Laney’s looking down at her nails, acting as if today is just like any other day. I can’t help the pull on the side of my lips, the beginnings of a smile I’m having a hard time hiding.
“Looks like you better gear up, Auntie Ellie!” Laney says, and before I can even think straight, Ellie is pulling her sister to stand and embracing her. I can see their shoulders shake in what I assume comes from them sobbing into one another as they hold each other close.
Then, somewhere in the mix, my sister is called, and she ends up showing up after her shift. They’re all screaming in excitement, and I realize my sister was really holding back her happiness earlier at the hospital. I guess she really does have to keep her composure emotionally when she’s with patients.
Rubbing my ears in hopes that no permanent damage was inflicted upon them after the volume of hysterics I’ve just lived through, I look up to find Shane at the doorway. He’s looking at my sister and the James sisters embracing while they’re yelling plans on what to do in the upcoming months to prepare for the baby.
Before Shane turns to me, I can’t help but notice a bit of sadness passing his features. I know he comes from a place of happiness for Laney and me, but I think a part of him wishes he could turn back the hands of time and be there with my sister when Olive was born. I know he will always want that.

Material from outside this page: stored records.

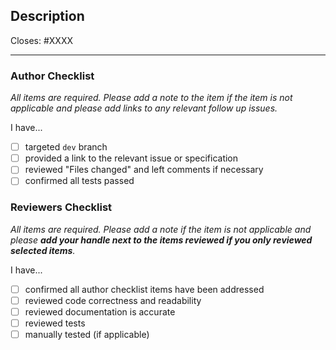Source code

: ## Description

Closes: #XXXX

<!-- Add a description of the changes that this PR introduces and the files that
are the most critical to review. -->

---

### Author Checklist

*All items are required. Please add a note to the item if the item is not applicable and
please add links to any relevant follow up issues.*

I have...

- [ ] targeted `dev` branch
- [ ] provided a link to the relevant issue or specification
- [ ] reviewed "Files changed" and left comments if necessary
- [ ] confirmed all tests passed

### Reviewers Checklist

*All items are required. Please add a note if the item is not applicable and please **add
your handle next to the items reviewed if you only reviewed selected items**.*

I have...

- [ ] confirmed all author checklist items have been addressed
- [ ] reviewed code correctness and readability
- [ ] reviewed documentation is accurate
- [ ] reviewed tests
- [ ] manually tested (if applicable)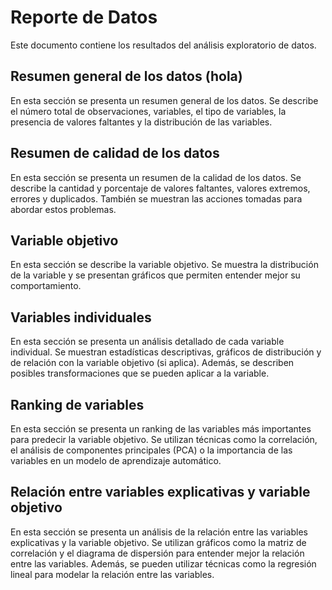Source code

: 
# Reporte de Datos

Este documento contiene los resultados del análisis exploratorio de datos.

## Resumen general de los datos (hola)

En esta sección se presenta un resumen general de los datos. Se describe el número total de observaciones, variables, el tipo de variables, la presencia de valores faltantes y la distribución de las variables.

## Resumen de calidad de los datos

En esta sección se presenta un resumen de la calidad de los datos. Se describe la cantidad y porcentaje de valores faltantes, valores extremos, errores y duplicados. También se muestran las acciones tomadas para abordar estos problemas.

## Variable objetivo

En esta sección se describe la variable objetivo. Se muestra la distribución de la variable y se presentan gráficos que permiten entender mejor su comportamiento.

## Variables individuales

En esta sección se presenta un análisis detallado de cada variable individual. Se muestran estadísticas descriptivas, gráficos de distribución y de relación con la variable objetivo (si aplica). Además, se describen posibles transformaciones que se pueden aplicar a la variable.

## Ranking de variables

En esta sección se presenta un ranking de las variables más importantes para predecir la variable objetivo. Se utilizan técnicas como la correlación, el análisis de componentes principales (PCA) o la importancia de las variables en un modelo de aprendizaje automático.

## Relación entre variables explicativas y variable objetivo

En esta sección se presenta un análisis de la relación entre las variables explicativas y la variable objetivo. Se utilizan gráficos como la matriz de correlación y el diagrama de dispersión para entender mejor la relación entre las variables. Además, se pueden utilizar técnicas como la regresión lineal para modelar la relación entre las variables.
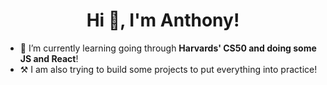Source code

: <h1 align="center">Hi 👋, I'm Anthony!</h1>


- 🌱 I’m currently learning going through **Harvards' CS50 and doing some JS and React**!
- ⚒ I am also trying to build some projects to put everything into practice!

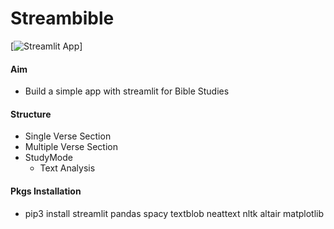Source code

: # Streambible

[![Streamlit App](https://static.streamlit.io/badges/streamlit_badge_black_white.svg)]

#### Aim
+ Build a simple app with streamlit for Bible Studies

#### Structure
+ Single Verse Section
+ Multiple Verse Section
+ StudyMode
	- Text Analysis

#### Pkgs Installation
+ pip3 install streamlit pandas spacy textblob neattext nltk altair matplotlib
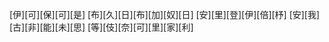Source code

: [伊][可][保][可][是] [布][久][日][布][加][奴][日] [安][里][登][伊][倍][杼] [安][我][古][非][能][未][思] [等][伎][奈][可][里][家][利]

The moment he sees me looking at him, he smiles, genuine and full of love. He walks over and extends his hand, pulling me into a hug.
“I’m so happy for you, Grant. You’re going to make an amazing father. I can’t wait to see you in action.”
I feel my smile pull so wide, I might never stop. This is everything I’ve ever wanted, I realize now.
“Thanks, man. Uncle Shane sounds pretty good to me.” I wink at him, and he puffs his chest out in pride.
“You’re right, it does.” I give him another hug, then turn my attention back to the three women making plans relating to my growing child.
Ellie announces a celebratory dinner must be ordered, then rushes upstairs to shower and change into something more comfortable.
Once dinner is ordered and served, the kids join us, and we all celebrate this miracle Laney and I have made together, expanding this amazing group of people I love into an even bigger circle.